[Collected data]
========================================
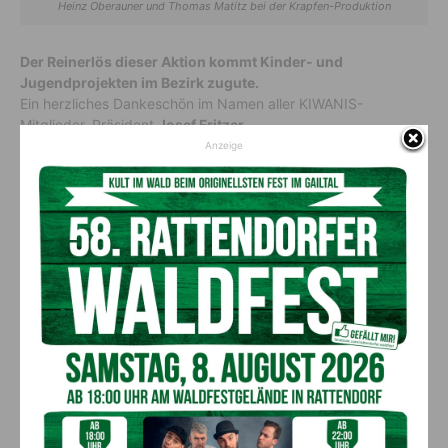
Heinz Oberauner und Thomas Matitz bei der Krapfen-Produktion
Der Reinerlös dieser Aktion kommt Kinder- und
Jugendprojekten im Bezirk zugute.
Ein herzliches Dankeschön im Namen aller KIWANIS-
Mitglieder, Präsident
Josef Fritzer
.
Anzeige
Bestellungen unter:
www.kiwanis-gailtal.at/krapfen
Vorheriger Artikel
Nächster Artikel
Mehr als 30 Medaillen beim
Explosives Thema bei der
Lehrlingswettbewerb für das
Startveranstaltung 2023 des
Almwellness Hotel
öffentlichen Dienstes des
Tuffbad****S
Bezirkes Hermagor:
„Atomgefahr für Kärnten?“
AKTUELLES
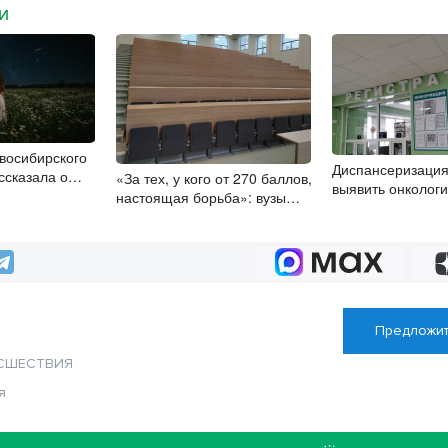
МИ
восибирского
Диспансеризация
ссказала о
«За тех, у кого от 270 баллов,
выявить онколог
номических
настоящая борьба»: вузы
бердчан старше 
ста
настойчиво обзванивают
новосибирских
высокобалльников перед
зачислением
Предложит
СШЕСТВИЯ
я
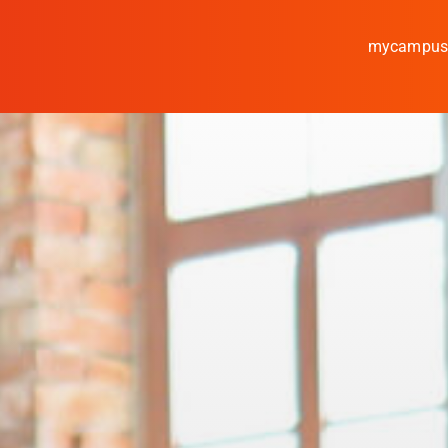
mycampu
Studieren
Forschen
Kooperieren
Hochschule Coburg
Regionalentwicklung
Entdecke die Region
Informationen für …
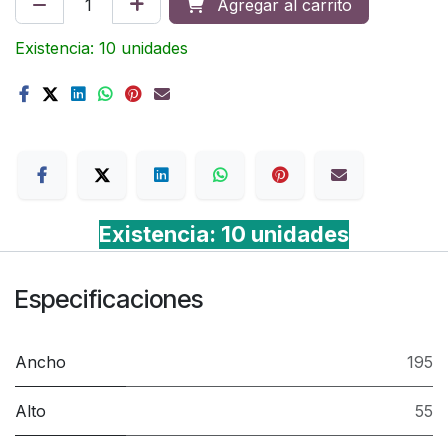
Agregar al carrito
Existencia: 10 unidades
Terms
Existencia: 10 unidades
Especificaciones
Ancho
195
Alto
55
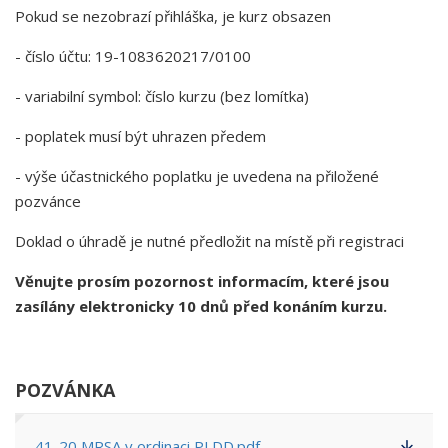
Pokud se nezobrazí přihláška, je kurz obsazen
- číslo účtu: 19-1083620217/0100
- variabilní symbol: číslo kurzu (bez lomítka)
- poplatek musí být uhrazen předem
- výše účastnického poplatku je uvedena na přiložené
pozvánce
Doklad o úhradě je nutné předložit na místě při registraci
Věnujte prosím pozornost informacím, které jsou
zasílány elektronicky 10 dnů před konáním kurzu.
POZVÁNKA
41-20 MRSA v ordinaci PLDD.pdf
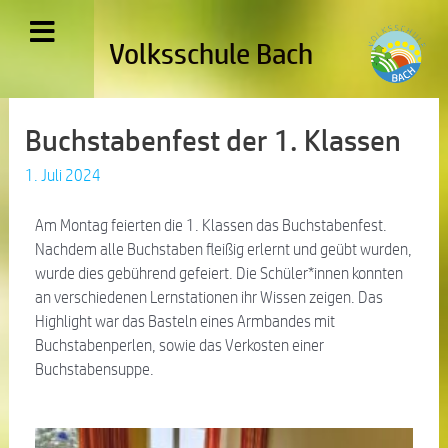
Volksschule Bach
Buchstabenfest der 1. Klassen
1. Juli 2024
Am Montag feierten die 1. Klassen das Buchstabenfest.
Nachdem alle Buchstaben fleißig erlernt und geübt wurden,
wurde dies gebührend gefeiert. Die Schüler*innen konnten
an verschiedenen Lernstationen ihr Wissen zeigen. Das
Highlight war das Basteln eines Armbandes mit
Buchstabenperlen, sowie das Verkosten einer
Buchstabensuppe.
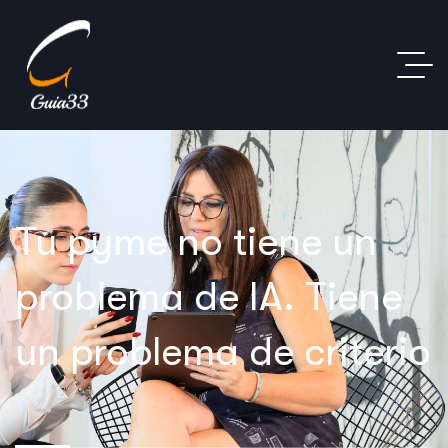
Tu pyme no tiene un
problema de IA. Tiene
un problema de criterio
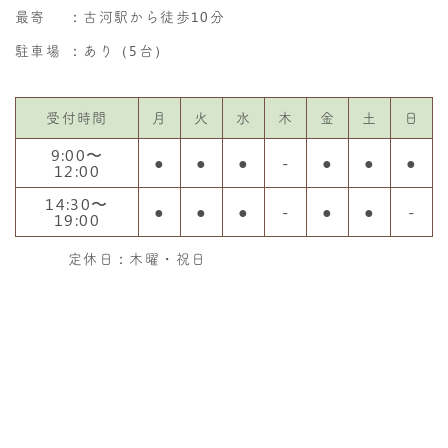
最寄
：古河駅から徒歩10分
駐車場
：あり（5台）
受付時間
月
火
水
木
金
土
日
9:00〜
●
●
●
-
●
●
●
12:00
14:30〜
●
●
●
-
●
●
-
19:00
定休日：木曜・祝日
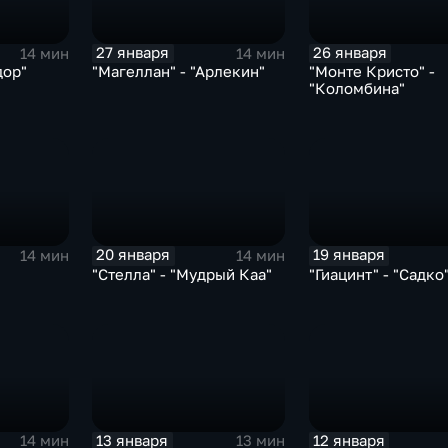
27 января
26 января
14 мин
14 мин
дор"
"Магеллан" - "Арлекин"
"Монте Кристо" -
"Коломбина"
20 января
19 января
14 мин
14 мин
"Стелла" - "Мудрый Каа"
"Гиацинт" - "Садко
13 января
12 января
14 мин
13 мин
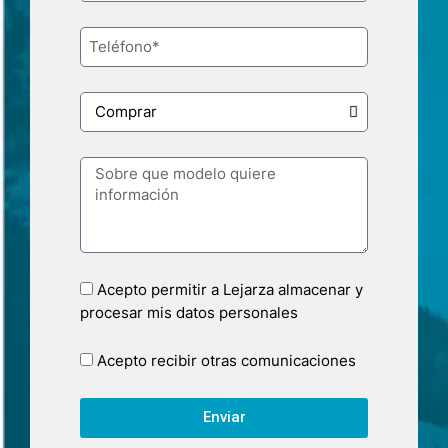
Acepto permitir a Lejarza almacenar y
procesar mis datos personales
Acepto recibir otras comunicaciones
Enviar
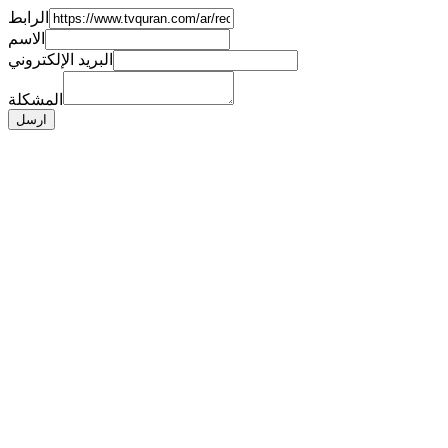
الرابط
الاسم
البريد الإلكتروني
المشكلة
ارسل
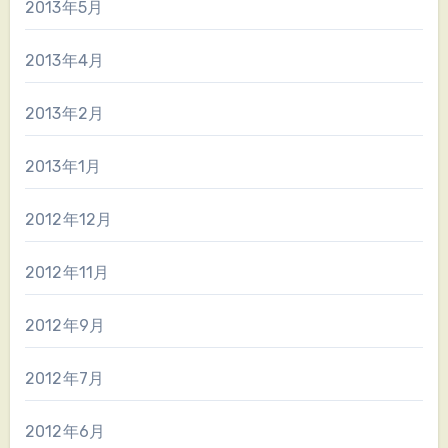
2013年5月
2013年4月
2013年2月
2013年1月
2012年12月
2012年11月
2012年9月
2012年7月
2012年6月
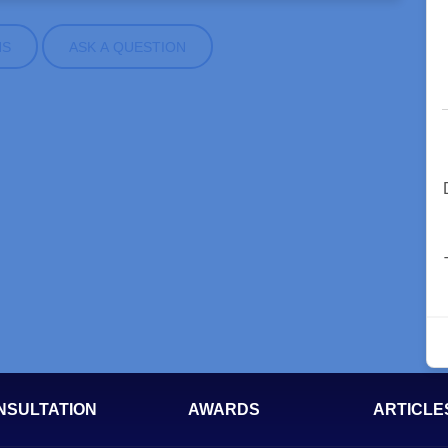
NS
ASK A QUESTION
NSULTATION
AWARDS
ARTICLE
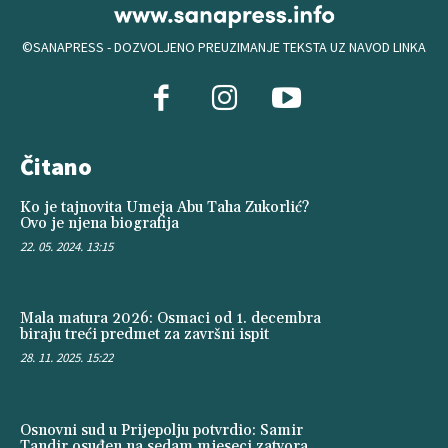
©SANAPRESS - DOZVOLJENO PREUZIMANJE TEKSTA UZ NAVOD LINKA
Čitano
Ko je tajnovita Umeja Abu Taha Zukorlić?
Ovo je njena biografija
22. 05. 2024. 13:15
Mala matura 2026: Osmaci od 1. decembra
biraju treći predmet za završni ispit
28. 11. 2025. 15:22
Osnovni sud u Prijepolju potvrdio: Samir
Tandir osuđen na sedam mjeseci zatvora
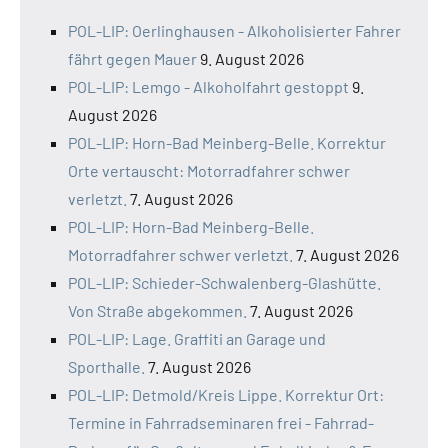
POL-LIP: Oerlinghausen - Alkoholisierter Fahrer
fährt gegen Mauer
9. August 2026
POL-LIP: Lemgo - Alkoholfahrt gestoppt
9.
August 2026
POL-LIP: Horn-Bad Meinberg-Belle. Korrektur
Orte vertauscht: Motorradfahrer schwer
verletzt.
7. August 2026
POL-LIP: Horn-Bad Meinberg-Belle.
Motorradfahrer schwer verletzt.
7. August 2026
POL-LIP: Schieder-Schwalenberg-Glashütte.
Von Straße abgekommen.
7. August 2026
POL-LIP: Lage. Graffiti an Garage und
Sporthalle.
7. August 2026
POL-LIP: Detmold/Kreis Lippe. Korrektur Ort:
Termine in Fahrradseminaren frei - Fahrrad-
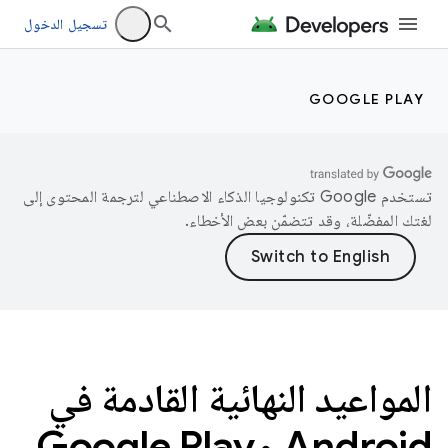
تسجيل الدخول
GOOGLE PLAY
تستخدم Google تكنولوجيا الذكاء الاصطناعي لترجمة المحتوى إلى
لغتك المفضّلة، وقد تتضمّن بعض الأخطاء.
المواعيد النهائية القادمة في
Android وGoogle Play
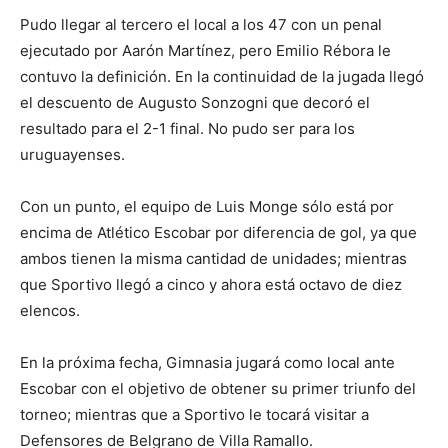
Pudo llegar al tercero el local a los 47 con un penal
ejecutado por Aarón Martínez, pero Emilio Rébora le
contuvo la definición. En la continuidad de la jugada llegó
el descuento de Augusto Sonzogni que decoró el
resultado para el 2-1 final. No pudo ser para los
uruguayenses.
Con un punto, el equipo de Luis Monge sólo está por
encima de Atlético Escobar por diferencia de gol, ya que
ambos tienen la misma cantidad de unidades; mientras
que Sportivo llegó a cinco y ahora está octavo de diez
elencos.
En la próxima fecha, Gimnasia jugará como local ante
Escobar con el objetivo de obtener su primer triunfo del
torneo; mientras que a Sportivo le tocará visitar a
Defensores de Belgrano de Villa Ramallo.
========================================
EXERCISE ->
In your copy, omit the pictures and restate every line of the data word for word.

EXERCISE OUTPUT ->
Heinz Oberauner und Thomas Matitz bei der Krapfen-Produktion
Der Reinerlös dieser Aktion kommt Kinder- und
Jugendprojekten im Bezirk zugute.
Ein herzliches Dankeschön im Namen aller KIWANIS-
Mitglieder, Präsident
Josef Fritzer
.
Anzeige
Bestellungen unter:
www.kiwanis-gailtal.at/krapfen
Vorheriger Artikel
Nächster Artikel
Mehr als 30 Medaillen beim
Explosives Thema bei der
Lehrlingswettbewerb für das
Startveranstaltung 2023 des
Almwellness Hotel
öffentlichen Dienstes des
Tuffbad****S
Bezirkes Hermagor:
„Atomgefahr für Kärnten?“
AKTUELLES
МИ
восибирского
Диспансеризация
ссказала о
«За тех, у кого от 270 баллов,
выявить онколог
номических
настоящая борьба»: вузы
бердчан старше 
ста
настойчиво обзванивают
новосибирских
высокобалльников перед
зачислением
Предложит
СШЕСТВИЯ
я
mycampu
Studieren
Forschen
Kooperieren
Hochschule Coburg
Regionalentwicklung
Entdecke die Region
Informationen für …
Agregar al carrito
Existencia: 10 unidades
Terms
Existencia: 10 unidades
Especificaciones
Ancho
195
Alto
55
Pokud se nezobrazí přihláška, je kurz obsazen
- číslo účtu: 19-1083620217/0100
- variabilní symbol: číslo kurzu (bez lomítka)
- poplatek musí být uhrazen předem
- výše účastnického poplatku je uvedena na přiložené
pozvánce
Doklad o úhradě je nutné předložit na místě při registraci
Věnujte prosím pozornost informacím, které jsou
zasílány elektronicky 10 dnů před konáním kurzu.
POZVÁNKA
41-20 MRSA v ordinaci PLDD.pdf
Volksschule Bach
Buchstabenfest der 1. Klassen
1. Juli 2024
Am Montag feierten die 1. Klassen das Buchstabenfest.
Nachdem alle Buchstaben fleißig erlernt und geübt wurden,
wurde dies gebührend gefeiert. Die Schüler*innen konnten
an verschiedenen Lernstationen ihr Wissen zeigen. Das
Highlight war das Basteln eines Armbandes mit
Buchstabenperlen, sowie das Verkosten einer
Buchstabensuppe.
Tu pyme no tiene un
problema de IA. Tiene
un problema de criterio
最寄
：古河駅から徒歩10分
駐車場
：あり（5台）
受付時間
月
火
水
木
金
土
日
9:00〜
●
●
●
-
●
●
●
12:00
14:30〜
●
●
●
-
●
●
-
19:00
定休日：木曜・祝日
27 января
26 января
14 мин
14 мин
дор"
"Магеллан" - "Арлекин"
"Монте Кристо" -
"Коломбина"
20 января
19 января
14 мин
14 мин
"Стелла" - "Мудрый Каа"
"Гиацинт" - "Садко
13 января
12 января
14 мин
13 мин
Acepto permitir a Lejarza almacenar y
procesar mis datos personales
Acepto recibir otras comunicaciones
Enviar
الرابط
الاسم
البريد الإلكتروني
المشكلة
ارسل
2013年5月
2013年4月
2013年2月
2013年1月
2012年12月
2012年11月
2012年9月
2012年7月
2012年6月
NS
ASK A QUESTION
NSULTATION
AWARDS
ARTICLE
©SANAPRESS - DOZVOLJENO PREUZIMANJE TEKSTA UZ NAVOD LINKA
Čitano
Ko je tajnovita Umeja Abu Taha Zukorlić?
Ovo je njena biografija
22. 05. 2024. 13:15
Mala matura 2026: Osmaci od 1. decembra
biraju treći predmet za završni ispit
28. 11. 2025. 15:22
Osnovni sud u Prijepolju potvrdio: Samir
Tandir osuđen na sedam mjeseci zatvora
POL-LIP: Oerlinghausen - Alkoholisierter Fahrer
fährt gegen Mauer
9. August 2026
POL-LIP: Lemgo - Alkoholfahrt gestoppt
9.
August 2026
POL-LIP: Horn-Bad Meinberg-Belle. Korrektur
Orte vertauscht: Motorradfahrer schwer
verletzt.
7. August 2026
POL-LIP: Horn-Bad Meinberg-Belle.
Motorradfahrer schwer verletzt.
7. August 2026
POL-LIP: Schieder-Schwalenberg-Glashütte.
Von Straße abgekommen.
7. August 2026
POL-LIP: Lage. Graffiti an Garage und
Sporthalle.
7. August 2026
POL-LIP: Detmold/Kreis Lippe. Korrektur Ort:
Termine in Fahrradseminaren frei - Fahrrad-
تسجيل الدخول
GOOGLE PLAY
تستخدم Google تكنولوجيا الذكاء الاصطناعي لترجمة المحتوى إلى
لغتك المفضّلة، وقد تتضمّن بعض الأخطاء.
المواعيد النهائية القادمة في
Android وGoogle Play
Pudo llegar al tercero el local a los 47 con un penal
ejecutado por Aarón Martínez, pero Emilio Rébora le
contuvo la definición. En la continuidad de la jugada llegó
el descuento de Augusto Sonzogni que decoró el
resultado para el 2-1 final. No pudo ser para los
uruguayenses.
Con un punto, el equipo de Luis Monge sólo está por
encima de Atlético Escobar por diferencia de gol, ya que
ambos tienen la misma cantidad de unidades; mientras
que Sportivo llegó a cinco y ahora está octavo de diez
elencos.
En la próxima fecha, Gimnasia jugará como local ante
Escobar con el objetivo de obtener su primer triunfo del
torneo; mientras que a Sportivo le tocará visitar a
Defensores de Belgrano de Villa Ramallo.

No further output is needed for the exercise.